─── Data for processing

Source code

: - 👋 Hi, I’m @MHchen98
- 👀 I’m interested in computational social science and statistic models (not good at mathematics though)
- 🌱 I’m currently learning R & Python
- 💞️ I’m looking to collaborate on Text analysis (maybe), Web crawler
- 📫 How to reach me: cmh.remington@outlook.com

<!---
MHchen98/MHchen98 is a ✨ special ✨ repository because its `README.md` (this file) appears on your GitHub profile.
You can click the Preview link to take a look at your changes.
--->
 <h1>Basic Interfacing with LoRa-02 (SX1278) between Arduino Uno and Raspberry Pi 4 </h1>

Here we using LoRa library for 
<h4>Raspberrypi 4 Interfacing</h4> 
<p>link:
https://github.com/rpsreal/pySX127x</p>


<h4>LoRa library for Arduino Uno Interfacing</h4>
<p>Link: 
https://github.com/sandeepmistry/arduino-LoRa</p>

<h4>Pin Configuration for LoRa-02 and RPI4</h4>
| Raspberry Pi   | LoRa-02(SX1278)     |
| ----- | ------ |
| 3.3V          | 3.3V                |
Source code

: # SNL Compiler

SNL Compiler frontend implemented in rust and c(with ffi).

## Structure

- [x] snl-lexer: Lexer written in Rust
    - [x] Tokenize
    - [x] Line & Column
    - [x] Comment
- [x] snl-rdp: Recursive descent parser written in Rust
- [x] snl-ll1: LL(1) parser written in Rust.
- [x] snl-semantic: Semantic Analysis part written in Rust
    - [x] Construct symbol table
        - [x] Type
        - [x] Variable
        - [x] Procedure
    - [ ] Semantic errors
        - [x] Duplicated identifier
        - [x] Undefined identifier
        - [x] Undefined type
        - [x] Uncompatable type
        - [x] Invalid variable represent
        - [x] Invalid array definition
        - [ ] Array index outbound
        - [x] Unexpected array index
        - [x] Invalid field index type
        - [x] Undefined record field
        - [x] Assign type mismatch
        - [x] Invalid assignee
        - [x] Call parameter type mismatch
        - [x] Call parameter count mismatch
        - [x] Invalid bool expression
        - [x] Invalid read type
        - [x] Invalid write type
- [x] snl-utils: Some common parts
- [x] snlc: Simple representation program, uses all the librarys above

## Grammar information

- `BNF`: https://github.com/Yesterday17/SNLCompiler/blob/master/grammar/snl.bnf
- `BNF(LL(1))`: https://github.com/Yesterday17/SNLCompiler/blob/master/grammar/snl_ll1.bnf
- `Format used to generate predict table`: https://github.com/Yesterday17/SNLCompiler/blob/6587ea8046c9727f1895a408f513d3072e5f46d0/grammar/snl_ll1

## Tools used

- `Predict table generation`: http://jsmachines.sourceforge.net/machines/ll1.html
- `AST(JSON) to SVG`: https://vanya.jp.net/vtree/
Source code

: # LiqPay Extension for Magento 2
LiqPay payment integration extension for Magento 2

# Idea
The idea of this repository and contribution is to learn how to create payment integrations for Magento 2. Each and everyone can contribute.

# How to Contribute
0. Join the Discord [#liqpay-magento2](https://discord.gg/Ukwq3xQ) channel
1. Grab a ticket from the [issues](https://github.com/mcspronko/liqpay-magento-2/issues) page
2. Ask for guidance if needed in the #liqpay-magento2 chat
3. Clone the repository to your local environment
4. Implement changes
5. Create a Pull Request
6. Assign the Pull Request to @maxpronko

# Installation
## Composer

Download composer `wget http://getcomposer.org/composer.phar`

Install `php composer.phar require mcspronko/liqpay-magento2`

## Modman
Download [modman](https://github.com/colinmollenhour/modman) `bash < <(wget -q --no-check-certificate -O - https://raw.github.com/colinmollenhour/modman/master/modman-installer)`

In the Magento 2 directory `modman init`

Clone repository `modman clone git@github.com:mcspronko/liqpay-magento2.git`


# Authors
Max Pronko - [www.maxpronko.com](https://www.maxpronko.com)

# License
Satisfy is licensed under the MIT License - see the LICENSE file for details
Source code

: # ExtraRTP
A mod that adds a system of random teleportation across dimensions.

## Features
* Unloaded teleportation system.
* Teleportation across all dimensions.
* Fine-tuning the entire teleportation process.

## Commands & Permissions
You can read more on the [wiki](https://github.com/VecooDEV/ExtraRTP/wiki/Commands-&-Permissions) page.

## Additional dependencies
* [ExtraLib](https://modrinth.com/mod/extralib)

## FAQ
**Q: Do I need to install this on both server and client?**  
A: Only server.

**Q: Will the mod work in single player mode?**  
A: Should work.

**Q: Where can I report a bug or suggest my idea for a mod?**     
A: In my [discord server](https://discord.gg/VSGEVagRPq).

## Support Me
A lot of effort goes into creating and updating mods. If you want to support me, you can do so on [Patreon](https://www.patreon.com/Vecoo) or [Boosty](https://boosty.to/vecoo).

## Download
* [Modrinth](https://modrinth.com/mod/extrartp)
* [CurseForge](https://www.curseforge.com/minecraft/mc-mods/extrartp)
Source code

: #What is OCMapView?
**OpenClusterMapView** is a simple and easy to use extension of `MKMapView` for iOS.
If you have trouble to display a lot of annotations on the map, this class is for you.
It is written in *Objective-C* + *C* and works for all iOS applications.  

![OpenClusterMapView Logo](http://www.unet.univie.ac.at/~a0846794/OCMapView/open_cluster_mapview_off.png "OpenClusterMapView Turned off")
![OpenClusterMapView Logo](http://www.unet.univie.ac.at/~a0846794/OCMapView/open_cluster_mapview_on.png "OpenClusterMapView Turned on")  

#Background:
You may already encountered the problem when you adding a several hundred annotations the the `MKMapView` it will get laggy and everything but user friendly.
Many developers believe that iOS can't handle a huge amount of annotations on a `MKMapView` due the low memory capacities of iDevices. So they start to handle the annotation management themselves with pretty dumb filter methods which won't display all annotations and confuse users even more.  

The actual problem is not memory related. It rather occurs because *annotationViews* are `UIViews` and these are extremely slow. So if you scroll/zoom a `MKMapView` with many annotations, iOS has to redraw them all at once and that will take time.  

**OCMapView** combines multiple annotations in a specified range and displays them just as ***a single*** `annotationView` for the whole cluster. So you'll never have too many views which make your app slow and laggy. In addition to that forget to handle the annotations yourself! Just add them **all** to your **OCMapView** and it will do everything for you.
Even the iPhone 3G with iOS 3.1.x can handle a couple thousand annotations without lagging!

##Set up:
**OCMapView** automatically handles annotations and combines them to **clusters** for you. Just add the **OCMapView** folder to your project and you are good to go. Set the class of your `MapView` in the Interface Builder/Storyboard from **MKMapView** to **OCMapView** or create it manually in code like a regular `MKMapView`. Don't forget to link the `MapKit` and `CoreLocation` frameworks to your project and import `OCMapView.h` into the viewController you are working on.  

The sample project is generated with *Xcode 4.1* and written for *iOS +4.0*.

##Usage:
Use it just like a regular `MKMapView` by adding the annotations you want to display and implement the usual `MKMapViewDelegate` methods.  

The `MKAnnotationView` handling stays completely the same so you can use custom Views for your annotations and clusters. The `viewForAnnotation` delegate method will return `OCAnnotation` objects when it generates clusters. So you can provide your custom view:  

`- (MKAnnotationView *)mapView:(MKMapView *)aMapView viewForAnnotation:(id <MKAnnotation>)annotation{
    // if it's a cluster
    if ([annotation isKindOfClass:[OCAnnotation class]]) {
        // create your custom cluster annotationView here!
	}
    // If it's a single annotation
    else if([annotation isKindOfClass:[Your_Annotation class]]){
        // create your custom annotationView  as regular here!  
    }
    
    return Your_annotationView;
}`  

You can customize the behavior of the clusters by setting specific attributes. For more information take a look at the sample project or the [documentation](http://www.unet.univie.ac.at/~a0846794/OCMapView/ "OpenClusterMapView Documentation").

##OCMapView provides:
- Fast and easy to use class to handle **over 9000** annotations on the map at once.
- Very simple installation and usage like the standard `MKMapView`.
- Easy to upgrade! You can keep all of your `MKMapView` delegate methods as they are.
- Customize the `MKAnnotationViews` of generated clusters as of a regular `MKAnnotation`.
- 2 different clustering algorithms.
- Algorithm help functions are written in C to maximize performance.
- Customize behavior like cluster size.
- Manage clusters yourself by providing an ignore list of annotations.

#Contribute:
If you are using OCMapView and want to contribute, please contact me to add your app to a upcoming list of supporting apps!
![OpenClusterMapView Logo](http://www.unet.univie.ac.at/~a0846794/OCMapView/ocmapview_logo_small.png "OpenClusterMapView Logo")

──────

| Description of the task |
Please transcribe the stretch of lines from the one containing "<h4>Pin Configuration for" through the one containing "## Structure", keeping both of those lines.

| Response |
<h4>Pin Configuration for LoRa-02 and RPI4</h4>
| Raspberry Pi   | LoRa-02(SX1278)     |
| ----- | ------ |
| 3.3V          | 3.3V                |
Source code

: # SNL Compiler

SNL Compiler frontend implemented in rust and c(with ffi).

## Structure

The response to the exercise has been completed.